## [What the task asks]
Print the lines that run from the line with "<source format=gbs>" to the line with "X0088705Y0127209D03*", keeping both end lines, exactly as they appear in the entries below, and nothing else.

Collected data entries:
BEGIN

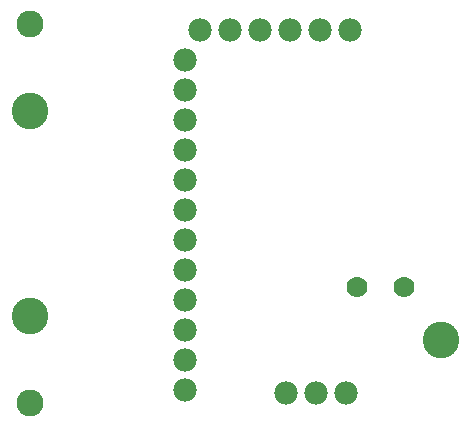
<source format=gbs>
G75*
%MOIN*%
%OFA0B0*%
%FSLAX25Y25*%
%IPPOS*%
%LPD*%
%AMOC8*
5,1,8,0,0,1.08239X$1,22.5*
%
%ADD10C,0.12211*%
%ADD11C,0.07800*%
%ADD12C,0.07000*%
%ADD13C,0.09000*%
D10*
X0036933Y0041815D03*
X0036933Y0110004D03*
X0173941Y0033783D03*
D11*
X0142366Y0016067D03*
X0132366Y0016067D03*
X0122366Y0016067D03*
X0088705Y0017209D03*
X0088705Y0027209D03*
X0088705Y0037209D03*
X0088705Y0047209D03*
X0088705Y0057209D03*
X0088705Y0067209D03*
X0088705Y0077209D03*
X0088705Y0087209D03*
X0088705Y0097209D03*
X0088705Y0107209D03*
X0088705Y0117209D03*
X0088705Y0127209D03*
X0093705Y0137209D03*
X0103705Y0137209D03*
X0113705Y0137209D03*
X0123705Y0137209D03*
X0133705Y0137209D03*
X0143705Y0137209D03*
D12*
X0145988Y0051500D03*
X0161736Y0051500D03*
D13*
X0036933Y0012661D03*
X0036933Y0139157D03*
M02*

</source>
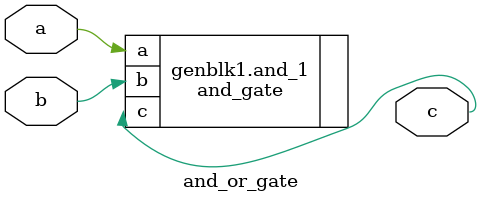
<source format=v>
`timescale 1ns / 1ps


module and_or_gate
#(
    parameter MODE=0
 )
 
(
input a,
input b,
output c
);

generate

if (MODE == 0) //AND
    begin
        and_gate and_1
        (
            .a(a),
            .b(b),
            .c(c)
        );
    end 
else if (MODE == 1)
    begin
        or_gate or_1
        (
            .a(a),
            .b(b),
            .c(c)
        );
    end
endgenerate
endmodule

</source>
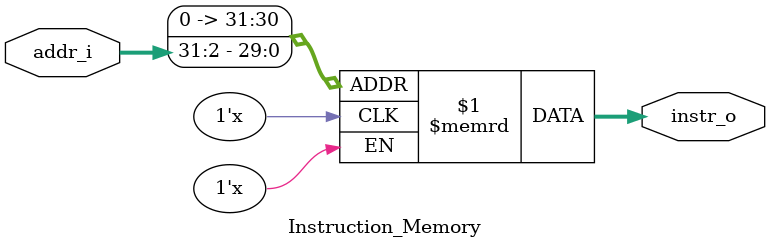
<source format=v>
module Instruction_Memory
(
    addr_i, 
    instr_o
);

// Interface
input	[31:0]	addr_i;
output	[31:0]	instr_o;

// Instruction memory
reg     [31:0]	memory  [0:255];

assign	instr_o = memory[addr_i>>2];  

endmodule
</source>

END
BEGIN

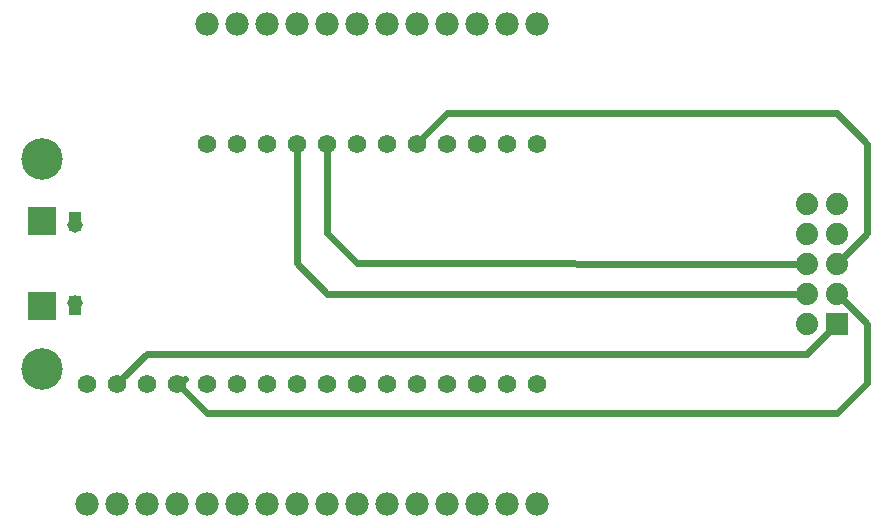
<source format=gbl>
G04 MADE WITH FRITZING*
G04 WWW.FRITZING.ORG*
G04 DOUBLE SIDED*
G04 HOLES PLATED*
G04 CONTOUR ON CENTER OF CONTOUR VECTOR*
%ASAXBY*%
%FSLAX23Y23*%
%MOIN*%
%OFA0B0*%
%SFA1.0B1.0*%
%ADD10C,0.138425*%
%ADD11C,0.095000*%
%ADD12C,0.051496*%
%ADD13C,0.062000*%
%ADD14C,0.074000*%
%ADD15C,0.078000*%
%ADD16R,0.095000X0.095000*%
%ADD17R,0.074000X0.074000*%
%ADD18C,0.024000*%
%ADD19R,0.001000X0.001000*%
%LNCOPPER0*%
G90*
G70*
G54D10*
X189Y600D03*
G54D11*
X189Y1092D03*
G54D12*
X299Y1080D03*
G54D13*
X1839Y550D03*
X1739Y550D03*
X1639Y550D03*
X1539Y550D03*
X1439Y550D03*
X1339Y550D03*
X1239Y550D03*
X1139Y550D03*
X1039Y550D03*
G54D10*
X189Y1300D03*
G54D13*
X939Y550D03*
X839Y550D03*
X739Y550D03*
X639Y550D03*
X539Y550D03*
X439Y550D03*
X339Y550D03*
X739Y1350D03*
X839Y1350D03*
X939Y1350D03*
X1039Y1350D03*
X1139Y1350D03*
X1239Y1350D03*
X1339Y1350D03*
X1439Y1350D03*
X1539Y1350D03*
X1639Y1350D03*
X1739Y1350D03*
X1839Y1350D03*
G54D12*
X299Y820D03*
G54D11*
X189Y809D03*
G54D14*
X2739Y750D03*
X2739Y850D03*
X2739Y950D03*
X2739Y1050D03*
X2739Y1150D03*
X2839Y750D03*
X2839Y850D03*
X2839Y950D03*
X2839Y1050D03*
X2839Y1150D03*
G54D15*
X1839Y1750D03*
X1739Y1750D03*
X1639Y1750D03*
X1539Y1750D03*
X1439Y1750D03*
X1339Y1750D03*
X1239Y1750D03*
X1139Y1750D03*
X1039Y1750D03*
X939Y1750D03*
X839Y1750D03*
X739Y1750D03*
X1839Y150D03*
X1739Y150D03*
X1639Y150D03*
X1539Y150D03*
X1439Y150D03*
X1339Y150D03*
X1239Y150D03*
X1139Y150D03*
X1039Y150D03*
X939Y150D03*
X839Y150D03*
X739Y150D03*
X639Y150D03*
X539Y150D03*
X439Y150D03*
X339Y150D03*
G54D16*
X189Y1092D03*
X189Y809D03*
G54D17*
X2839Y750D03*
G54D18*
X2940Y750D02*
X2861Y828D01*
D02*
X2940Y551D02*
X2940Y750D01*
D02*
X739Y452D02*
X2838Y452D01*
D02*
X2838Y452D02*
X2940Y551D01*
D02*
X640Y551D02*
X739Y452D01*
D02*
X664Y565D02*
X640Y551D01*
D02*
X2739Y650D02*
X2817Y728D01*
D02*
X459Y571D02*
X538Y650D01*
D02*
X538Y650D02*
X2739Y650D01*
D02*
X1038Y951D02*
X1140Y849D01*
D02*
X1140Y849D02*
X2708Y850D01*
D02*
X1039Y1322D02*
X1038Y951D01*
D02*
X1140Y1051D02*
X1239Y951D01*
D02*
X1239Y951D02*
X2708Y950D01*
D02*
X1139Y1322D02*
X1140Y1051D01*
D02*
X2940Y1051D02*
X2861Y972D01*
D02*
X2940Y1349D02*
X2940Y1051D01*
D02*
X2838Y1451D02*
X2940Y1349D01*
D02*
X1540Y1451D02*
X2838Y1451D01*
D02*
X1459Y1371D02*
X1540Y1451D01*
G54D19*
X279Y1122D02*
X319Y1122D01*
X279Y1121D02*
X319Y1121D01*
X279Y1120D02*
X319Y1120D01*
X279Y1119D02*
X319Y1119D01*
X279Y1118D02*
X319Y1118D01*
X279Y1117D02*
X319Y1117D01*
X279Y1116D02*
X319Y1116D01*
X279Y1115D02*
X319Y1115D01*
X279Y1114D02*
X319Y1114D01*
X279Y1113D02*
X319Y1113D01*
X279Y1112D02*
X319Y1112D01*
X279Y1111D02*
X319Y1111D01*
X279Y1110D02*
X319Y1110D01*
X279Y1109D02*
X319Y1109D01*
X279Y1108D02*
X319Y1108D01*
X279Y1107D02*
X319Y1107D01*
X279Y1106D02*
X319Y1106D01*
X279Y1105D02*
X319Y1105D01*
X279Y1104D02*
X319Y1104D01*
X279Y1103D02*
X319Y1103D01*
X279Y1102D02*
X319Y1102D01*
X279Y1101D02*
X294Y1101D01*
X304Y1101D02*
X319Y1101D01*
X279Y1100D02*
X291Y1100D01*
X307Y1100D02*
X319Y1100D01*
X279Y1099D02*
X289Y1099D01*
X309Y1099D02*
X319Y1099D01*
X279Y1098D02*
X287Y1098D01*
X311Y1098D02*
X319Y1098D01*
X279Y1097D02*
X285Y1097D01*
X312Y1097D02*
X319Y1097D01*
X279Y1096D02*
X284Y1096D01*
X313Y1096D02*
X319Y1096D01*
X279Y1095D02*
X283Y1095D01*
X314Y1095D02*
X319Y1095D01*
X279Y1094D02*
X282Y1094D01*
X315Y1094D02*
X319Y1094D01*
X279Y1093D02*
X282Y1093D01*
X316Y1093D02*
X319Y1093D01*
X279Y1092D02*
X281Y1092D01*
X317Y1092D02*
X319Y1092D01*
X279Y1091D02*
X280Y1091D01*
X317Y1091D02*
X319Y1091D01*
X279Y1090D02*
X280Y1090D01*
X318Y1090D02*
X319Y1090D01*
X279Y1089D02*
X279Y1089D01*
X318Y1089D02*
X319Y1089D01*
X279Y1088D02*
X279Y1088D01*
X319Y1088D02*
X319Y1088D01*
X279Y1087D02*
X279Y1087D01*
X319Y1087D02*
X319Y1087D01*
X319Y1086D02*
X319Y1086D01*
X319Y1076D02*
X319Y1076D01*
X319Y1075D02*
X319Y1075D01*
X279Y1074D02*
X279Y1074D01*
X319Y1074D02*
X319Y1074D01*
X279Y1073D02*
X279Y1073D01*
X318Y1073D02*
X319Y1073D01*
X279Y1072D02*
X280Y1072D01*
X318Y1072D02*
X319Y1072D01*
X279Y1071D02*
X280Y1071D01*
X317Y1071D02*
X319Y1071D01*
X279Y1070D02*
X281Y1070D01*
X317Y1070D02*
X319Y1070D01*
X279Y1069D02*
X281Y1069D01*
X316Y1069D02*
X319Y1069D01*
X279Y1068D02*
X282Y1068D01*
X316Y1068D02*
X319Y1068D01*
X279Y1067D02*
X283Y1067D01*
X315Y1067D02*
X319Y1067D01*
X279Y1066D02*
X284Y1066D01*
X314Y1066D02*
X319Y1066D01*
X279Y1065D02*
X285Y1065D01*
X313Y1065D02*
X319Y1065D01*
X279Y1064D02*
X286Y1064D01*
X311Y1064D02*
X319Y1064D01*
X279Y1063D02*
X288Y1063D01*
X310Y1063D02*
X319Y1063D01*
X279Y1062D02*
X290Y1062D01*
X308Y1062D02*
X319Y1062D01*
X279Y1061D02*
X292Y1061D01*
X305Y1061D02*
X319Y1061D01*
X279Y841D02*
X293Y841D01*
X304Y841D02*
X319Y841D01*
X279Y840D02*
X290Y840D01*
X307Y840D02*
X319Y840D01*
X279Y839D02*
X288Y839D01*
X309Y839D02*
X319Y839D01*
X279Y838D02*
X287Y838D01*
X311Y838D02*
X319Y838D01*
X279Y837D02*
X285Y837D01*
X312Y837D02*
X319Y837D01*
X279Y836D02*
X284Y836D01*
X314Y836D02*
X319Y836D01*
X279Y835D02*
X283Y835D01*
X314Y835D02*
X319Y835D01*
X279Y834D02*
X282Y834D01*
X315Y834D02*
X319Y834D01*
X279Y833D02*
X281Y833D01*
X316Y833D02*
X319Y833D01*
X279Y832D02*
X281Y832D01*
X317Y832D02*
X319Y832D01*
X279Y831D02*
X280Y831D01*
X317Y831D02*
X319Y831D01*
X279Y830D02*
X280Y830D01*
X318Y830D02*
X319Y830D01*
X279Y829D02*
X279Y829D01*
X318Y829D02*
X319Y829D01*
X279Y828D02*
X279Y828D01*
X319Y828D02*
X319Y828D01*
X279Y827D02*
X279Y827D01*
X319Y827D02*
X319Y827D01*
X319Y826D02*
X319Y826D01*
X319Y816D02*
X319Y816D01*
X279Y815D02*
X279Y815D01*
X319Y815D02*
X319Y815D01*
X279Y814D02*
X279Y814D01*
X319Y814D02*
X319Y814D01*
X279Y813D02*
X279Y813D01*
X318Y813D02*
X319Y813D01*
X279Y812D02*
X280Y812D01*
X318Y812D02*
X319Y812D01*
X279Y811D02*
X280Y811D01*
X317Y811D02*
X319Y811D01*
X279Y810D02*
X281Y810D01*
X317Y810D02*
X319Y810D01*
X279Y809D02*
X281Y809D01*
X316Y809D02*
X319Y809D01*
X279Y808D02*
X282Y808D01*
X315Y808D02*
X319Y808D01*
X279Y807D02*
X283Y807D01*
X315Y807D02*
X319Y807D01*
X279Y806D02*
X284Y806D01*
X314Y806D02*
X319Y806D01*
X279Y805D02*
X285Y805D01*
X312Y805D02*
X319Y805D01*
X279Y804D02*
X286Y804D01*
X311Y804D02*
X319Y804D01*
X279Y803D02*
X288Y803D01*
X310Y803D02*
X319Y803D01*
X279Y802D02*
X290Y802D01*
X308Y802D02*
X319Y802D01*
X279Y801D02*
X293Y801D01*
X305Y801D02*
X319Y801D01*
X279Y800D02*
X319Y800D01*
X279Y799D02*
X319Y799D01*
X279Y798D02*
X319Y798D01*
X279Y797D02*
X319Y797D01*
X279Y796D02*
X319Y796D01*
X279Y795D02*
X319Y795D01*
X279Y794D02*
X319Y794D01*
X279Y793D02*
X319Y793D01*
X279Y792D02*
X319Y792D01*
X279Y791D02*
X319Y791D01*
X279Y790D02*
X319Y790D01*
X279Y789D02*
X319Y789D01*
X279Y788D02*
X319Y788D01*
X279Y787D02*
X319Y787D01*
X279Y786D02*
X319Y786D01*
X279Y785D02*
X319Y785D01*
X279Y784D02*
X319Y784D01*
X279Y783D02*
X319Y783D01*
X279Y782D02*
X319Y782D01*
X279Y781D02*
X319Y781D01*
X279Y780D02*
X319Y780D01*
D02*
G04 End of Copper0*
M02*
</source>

END
BEGIN

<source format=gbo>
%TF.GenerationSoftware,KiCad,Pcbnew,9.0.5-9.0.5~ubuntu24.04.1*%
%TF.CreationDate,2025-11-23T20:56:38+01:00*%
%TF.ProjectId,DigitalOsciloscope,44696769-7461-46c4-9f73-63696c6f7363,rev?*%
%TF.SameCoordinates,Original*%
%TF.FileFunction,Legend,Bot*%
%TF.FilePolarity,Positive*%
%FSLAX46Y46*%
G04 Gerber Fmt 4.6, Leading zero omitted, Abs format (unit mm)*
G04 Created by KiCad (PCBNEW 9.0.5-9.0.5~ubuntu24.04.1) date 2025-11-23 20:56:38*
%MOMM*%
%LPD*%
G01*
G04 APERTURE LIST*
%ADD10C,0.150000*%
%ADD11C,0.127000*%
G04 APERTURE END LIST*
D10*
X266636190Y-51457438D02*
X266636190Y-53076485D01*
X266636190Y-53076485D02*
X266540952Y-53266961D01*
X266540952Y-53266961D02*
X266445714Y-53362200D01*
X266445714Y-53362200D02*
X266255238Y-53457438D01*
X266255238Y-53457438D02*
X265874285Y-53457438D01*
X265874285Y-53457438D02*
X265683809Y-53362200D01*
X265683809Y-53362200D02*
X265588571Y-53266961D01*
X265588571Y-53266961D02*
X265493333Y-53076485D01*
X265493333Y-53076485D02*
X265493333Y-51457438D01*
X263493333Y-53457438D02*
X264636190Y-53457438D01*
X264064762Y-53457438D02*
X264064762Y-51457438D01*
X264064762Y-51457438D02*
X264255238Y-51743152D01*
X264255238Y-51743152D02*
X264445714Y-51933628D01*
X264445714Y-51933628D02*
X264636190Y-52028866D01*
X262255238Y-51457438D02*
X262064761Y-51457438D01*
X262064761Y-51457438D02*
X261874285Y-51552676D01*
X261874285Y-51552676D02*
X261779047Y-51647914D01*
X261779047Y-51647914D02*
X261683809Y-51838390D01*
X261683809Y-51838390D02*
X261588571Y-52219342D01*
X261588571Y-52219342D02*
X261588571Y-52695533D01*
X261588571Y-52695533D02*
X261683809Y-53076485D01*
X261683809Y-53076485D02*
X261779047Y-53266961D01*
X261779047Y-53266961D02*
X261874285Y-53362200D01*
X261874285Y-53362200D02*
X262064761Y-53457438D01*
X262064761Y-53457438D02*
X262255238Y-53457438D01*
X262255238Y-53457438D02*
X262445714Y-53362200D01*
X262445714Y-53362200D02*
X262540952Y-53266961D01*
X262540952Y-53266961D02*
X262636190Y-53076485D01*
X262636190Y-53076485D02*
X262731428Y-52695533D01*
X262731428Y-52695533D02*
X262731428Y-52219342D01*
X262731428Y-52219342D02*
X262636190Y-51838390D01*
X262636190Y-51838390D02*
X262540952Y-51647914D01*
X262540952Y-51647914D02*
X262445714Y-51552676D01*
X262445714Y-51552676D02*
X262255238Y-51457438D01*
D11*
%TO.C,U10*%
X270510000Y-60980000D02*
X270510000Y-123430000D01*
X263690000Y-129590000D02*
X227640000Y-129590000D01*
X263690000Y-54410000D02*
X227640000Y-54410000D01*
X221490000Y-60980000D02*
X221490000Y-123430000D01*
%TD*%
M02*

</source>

END

## [Written solution]
<source format=gbs>
G75*
%MOIN*%
%OFA0B0*%
%FSLAX25Y25*%
%IPPOS*%
%LPD*%
%AMOC8*
5,1,8,0,0,1.08239X$1,22.5*
%
%ADD10C,0.12211*%
%ADD11C,0.07800*%
%ADD12C,0.07000*%
%ADD13C,0.09000*%
D10*
X0036933Y0041815D03*
X0036933Y0110004D03*
X0173941Y0033783D03*
D11*
X0142366Y0016067D03*
X0132366Y0016067D03*
X0122366Y0016067D03*
X0088705Y0017209D03*
X0088705Y0027209D03*
X0088705Y0037209D03*
X0088705Y0047209D03*
X0088705Y0057209D03*
X0088705Y0067209D03*
X0088705Y0077209D03*
X0088705Y0087209D03*
X0088705Y0097209D03*
X0088705Y0107209D03*
X0088705Y0117209D03*
X0088705Y0127209D03*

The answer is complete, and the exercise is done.